Reverberation Chambers

Reverberation Chambers

The Metrology for Wireless Systems Group is supporting industry efforts to move reverberation chambers into the mainstream of over-the-air (OTA) wireless device testing. These highly reflective metallic chambers produce the sorts of cluttered, highly multipath real-world conditions in which future wireless systems will increasingly operate.
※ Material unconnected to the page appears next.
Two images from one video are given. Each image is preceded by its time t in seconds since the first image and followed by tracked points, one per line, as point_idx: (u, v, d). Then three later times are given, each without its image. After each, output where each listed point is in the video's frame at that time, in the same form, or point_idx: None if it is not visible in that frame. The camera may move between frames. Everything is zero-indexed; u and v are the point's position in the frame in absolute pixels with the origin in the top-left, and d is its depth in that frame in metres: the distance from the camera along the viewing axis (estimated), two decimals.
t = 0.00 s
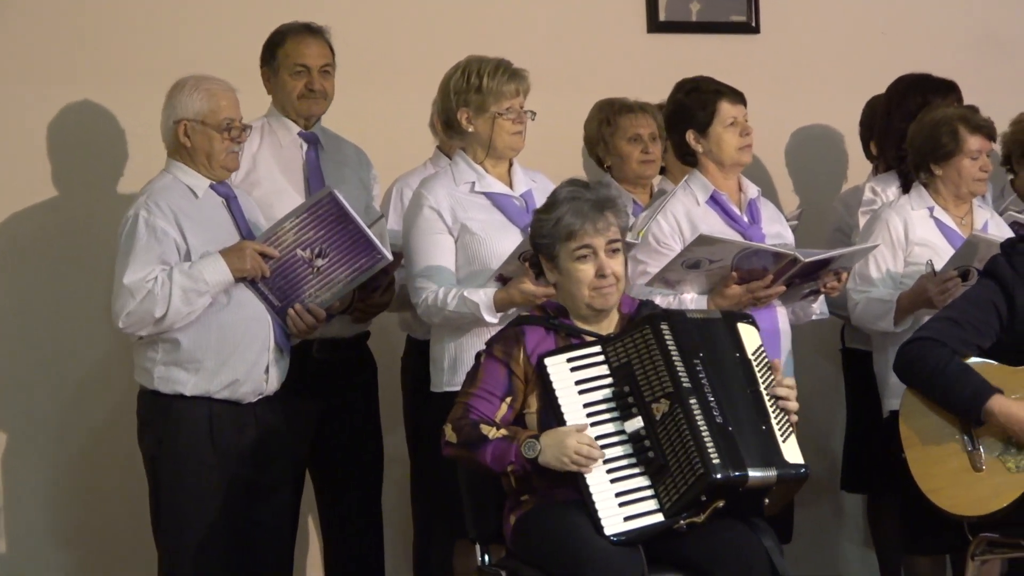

Using reverberation chambers (as opposed to traditional anechoic chambers) also simplifies and boosts the efficiency of testing, saving industry time and money in characterizing today’s portable 4G devices – and tomorrow’s 5G and massive MIMO devices.

Specifically, we are:

  • Refining OTA techniques for measuring large-form-factor wireless devices in reverberation chambers, including body-worn devices tested on human phantoms, and disseminating best-practice methods and uncertainties to the wireless industry.
  • Supporting the current 4G cellular telecommunications industry by developing reverberation-chamber calibrations and uncertainties for MIMO-over-the-air test methods and disseminating these methods through CTIA certification working groups.
  • Developing reverberation-chamber methods with uncertainties for measuring antenna efficiency and total radiated power at mmWave frequencies.
  • Applying power- and phase-normalized wave parameters to the calibration of modulated-signal measurements in a reverberation chamber at mmWave frequencies for new, highly accurate modulated-signal radiated power measurements.
  • Quantifying the effect on uncertainty of using a reference antenna that has different radiation characteristics than the unknown device-under-test (DUT) antenna (the “unknown K factor” problem).
  • Investigating the use of reverberation chambers for testing massive MIMO wireless devices to provide a multipath-rich environment for repeatable, laboratory-based testing.